▶ [Your goal] Each record must come back unchanged in your answer, stripped of its images.

▶ [Extracted entries]
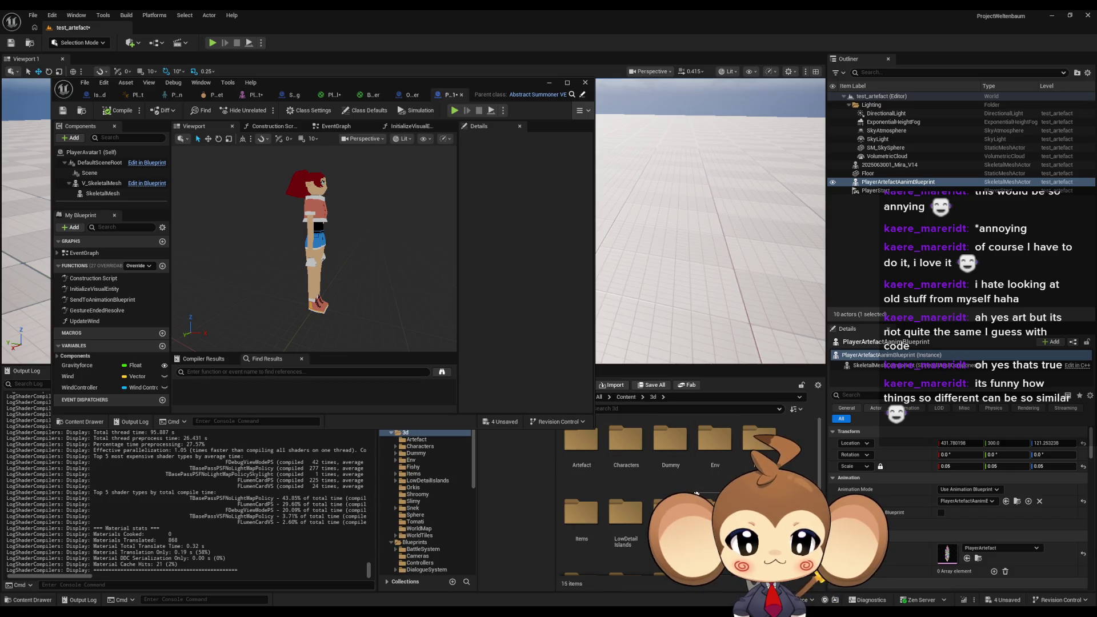
pyautogui.doubleClick(582, 451)
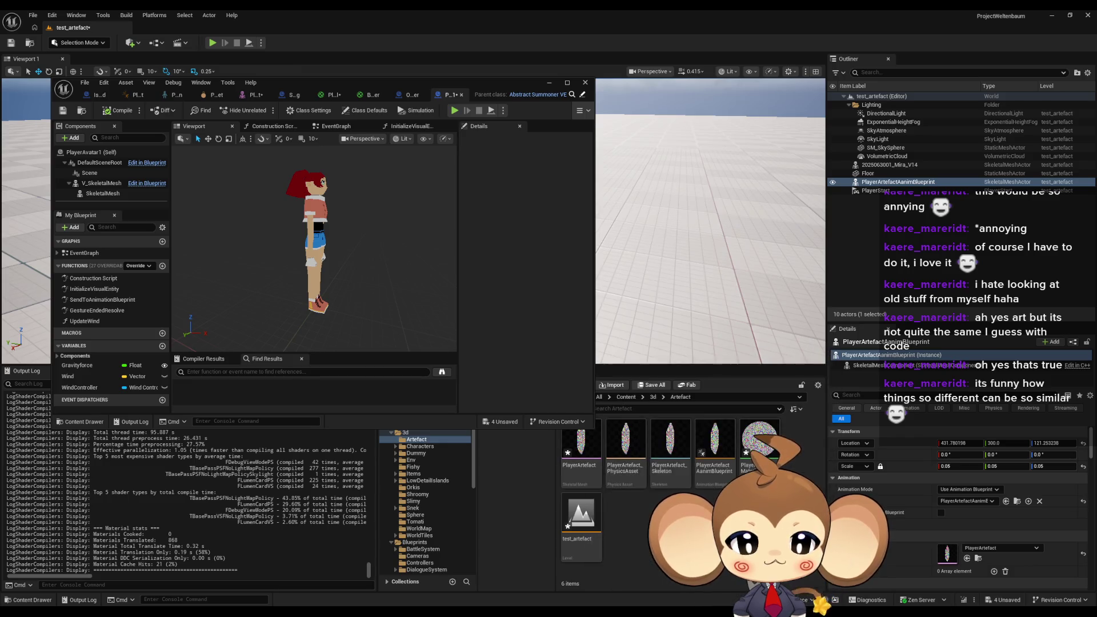
pyautogui.moveTo(590, 459)
pyautogui.mouseDown()
pyautogui.moveTo(302, 286)
pyautogui.moveTo(356, 328)
pyautogui.mouseUp()
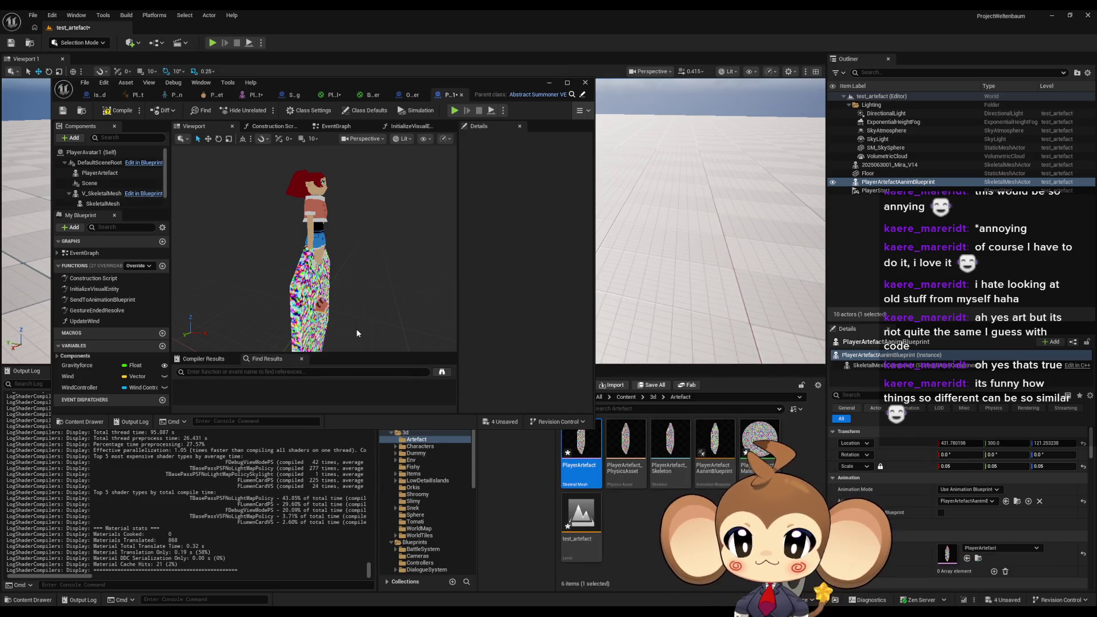
# Step: Add the PlayerArtefact crystal to the avatar Blueprint and raise it to Z 104.85
pyautogui.doubleClick(425, 82)
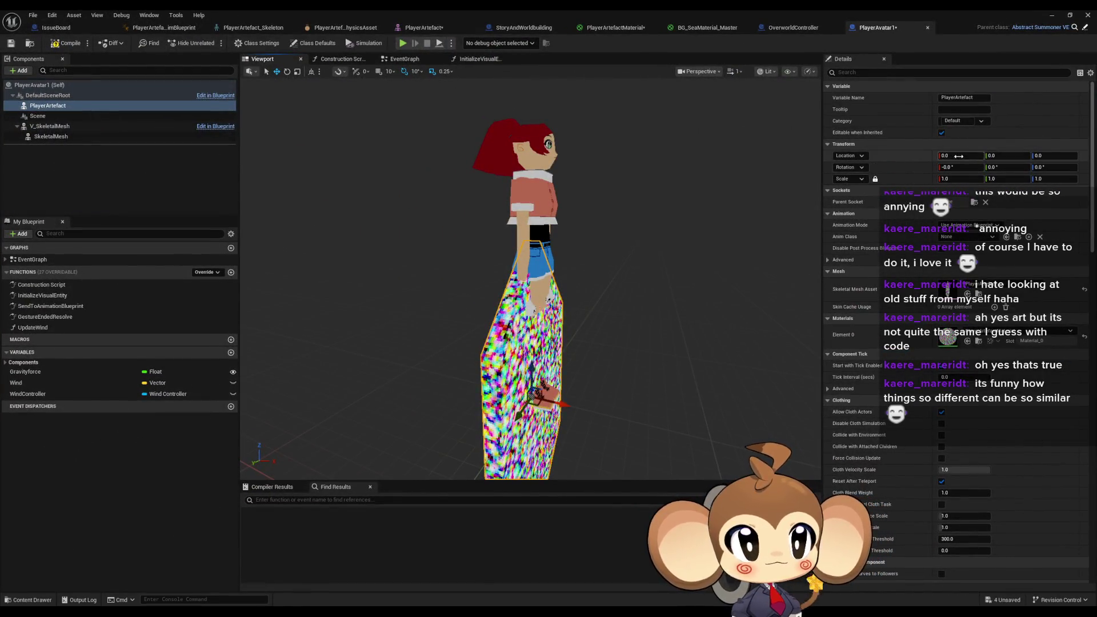
pyautogui.scroll(-5, 531, 285)
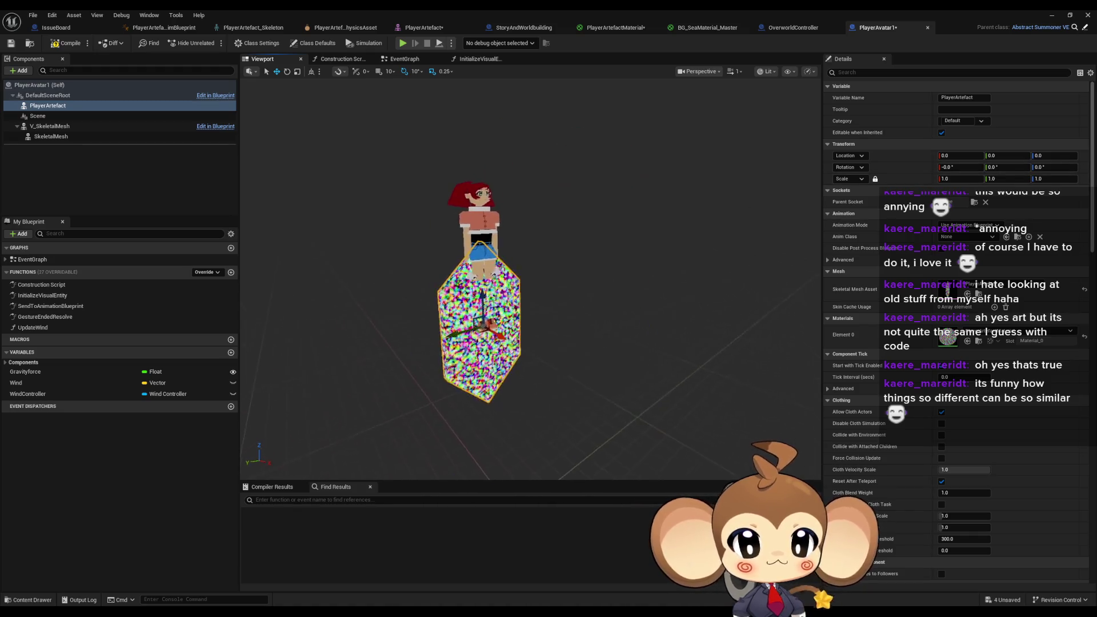
pyautogui.moveTo(480, 292)
pyautogui.mouseDown()
pyautogui.moveTo(479, 204)
pyautogui.moveTo(572, 217)
pyautogui.mouseUp()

▶ [Solved exercise]
pyautogui.doubleClick(582, 451)
pyautogui.moveTo(590, 459)
pyautogui.mouseDown()
pyautogui.moveTo(302, 286)
pyautogui.moveTo(356, 328)
pyautogui.mouseUp()
# Step: Add the PlayerArtefact crystal to the avatar Blueprint and raise it to Z 104.85
pyautogui.doubleClick(425, 82)
pyautogui.scroll(-5, 531, 285)
pyautogui.moveTo(480, 292)
pyautogui.mouseDown()
pyautogui.moveTo(479, 204)
pyautogui.moveTo(572, 217)
pyautogui.mouseUp()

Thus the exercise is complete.